=== Work request ===
Render every line of text in the data below as a numbered list, skipping blank lines and leaving out the picture markers.

(Saved entries)
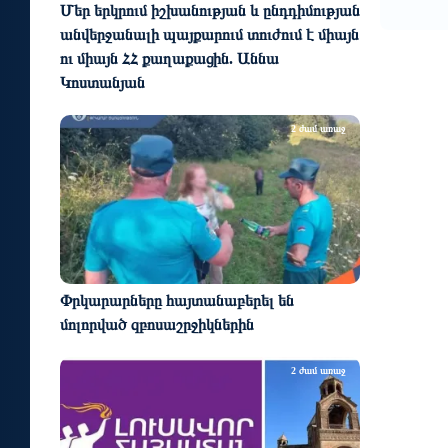
Մեր երկրում իշխանության և ընդդիմության
անվերջանալի պայքարում տուժում է միայն
ու միայն ՀՀ քաղաքացին. Աննա
Կոստանյան
2 ժամ առաջ
Փրկարարները հայտանաբերել են
մոլորված զբոսաշրջիկներին
2 ժամ առաջ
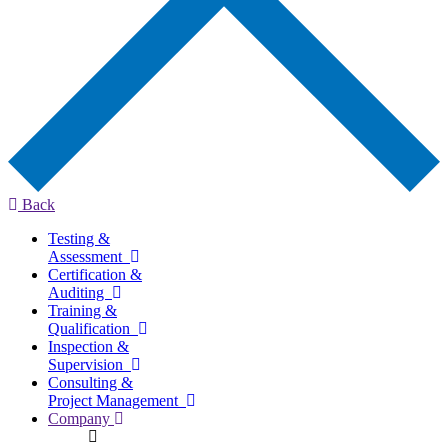
Back
Testing &
Assessment
Certification &
Auditing
Training &
Qualification
Inspection &
Supervision
Consulting &
Project Management
Company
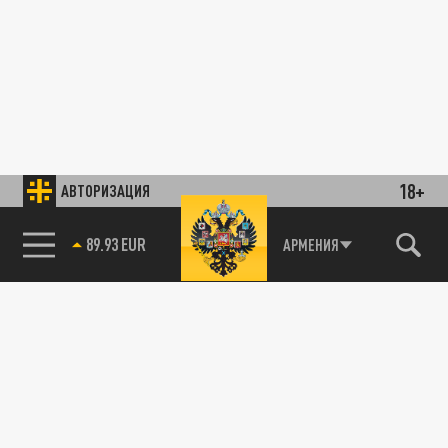
18+
АВТОРИЗАЦИЯ
89.93 EUR
АРМЕНИЯ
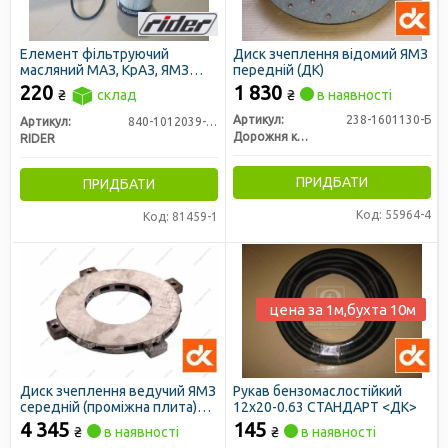
Елемент фільтруючий
Диск зчеплення відомий ЯМЗ
масляний МАЗ, КрАЗ, ЯМЗ
передній (ДК)
глухий з р/к ГТВ (RIDER)
220
1 830
₴
склад
₴
в наявності
Артикул:
238-1601130-Б
Артикул:
840-1012039-14
Дорожня карта
RIDER
ПРИДБАТИ
ПРИДБАТИ
Код: 55964-4
Код: 81459-1
цена за 1м,бухта 10м
Диск зчеплення ведучий ЯМЗ
Рукав бензомаслостійкий
середній (проміжна плита)
12х20-0.63 СТАНДАРТ <ДК>
(ДК)
4 345
145
₴
в наявності
₴
в наявності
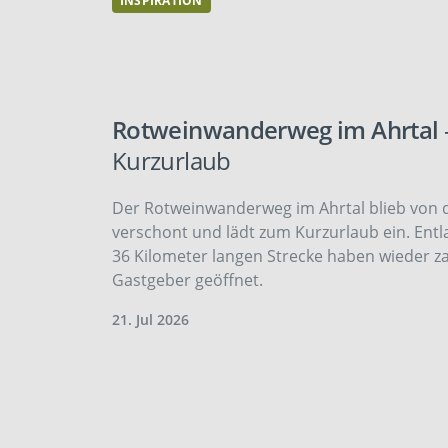
INSPIRATION
Rotweinwanderweg im Ahrtal
Kurzurlaub
Der Rotweinwanderweg im Ahrtal blieb von d
verschont und lädt zum Kurzurlaub ein. Entl
36 Kilometer langen Strecke haben wieder z
Gastgeber geöffnet.
21. Jul 2026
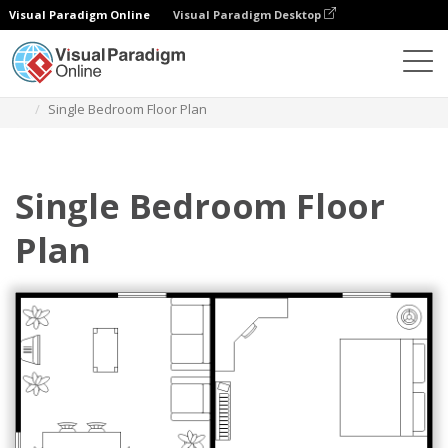
Visual Paradigm Online
Visual Paradigm Desktop
Diagramy
Szablony
Plan piętra
Single Bedroom Floor Plan
Single Bedroom Floor
Plan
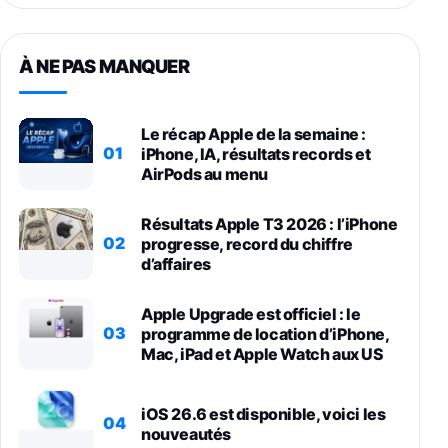
À NE PAS MANQUER
Le récap Apple de la semaine :
01
iPhone, IA, résultats records et
AirPods au menu
Résultats Apple T3 2026 : l’iPhone
02
progresse, record du chiffre
d’affaires
Apple Upgrade est officiel : le
03
programme de location d’iPhone,
Mac, iPad et Apple Watch aux US
iOS 26.6 est disponible, voici les
04
nouveautés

=== Task output ===
1. Մեր երկրում իշխանության և ընդդիմության
2. անվերջանալի պայքարում տուժում է միայն
3. ու միայն ՀՀ քաղաքացին. Աննա
4. Կոստանյան
5. 2 ժամ առաջ
6. Փրկարարները հայտանաբերել են
7. մոլորված զբոսաշրջիկներին
8. 2 ժամ առաջ
9. Back
10. Testing &
11. Assessment
12. Certification &
13. Auditing
14. Training &
15. Qualification
16. Inspection &
17. Supervision
18. Consulting &
19. Project Management
20. Company
21. 18+
22. АВТОРИЗАЦИЯ
23. 89.93 EUR
24. АРМЕНИЯ
25. Елемент фільтруючий
26. Диск зчеплення відомий ЯМЗ
27. масляний МАЗ, КрАЗ, ЯМЗ
28. передній (ДК)
29. глухий з р/к ГТВ (RIDER)
30. 220
31. 1 830
32. ₴
33. склад
34. ₴
35. в наявності
36. Артикул:
37. 238-1601130-Б
38. Артикул:
39. 840-1012039-14
40. Дорожня карта
41. RIDER
42. ПРИДБАТИ
43. ПРИДБАТИ
44. Код: 55964-4
45. Код: 81459-1
46. цена за 1м,бухта 10м
47. Диск зчеплення ведучий ЯМЗ
48. Рукав бензомаслостійкий
49. середній (проміжна плита)
50. 12х20-0.63 СТАНДАРТ <ДК>
51. (ДК)
52. 4 345
53. 145
54. ₴
55. в наявності
56. ₴
57. в наявності
58. INSPIRATION
59. Rotweinwanderweg im Ahrtal
60. Kurzurlaub
61. Der Rotweinwanderweg im Ahrtal blieb von d
62. verschont und lädt zum Kurzurlaub ein. Entl
63. 36 Kilometer langen Strecke haben wieder z
64. Gastgeber geöffnet.
65. 21. Jul 2026
66. Visual Paradigm Online
67. Visual Paradigm Desktop
68. Diagramy
69. Szablony
70. Plan piętra
71. Single Bedroom Floor Plan
72. Single Bedroom Floor
73. Plan
74. À NE PAS MANQUER
75. Le récap Apple de la semaine :
76. 01
77. iPhone, IA, résultats records et
78. AirPods au menu
79. Résultats Apple T3 2026 : l’iPhone
80. 02
81. progresse, record du chiffre
82. d’affaires
83. Apple Upgrade est officiel : le
84. 03
85. programme de location d’iPhone,
86. Mac, iPad et Apple Watch aux US
87. iOS 26.6 est disponible, voici les
88. 04
89. nouveautés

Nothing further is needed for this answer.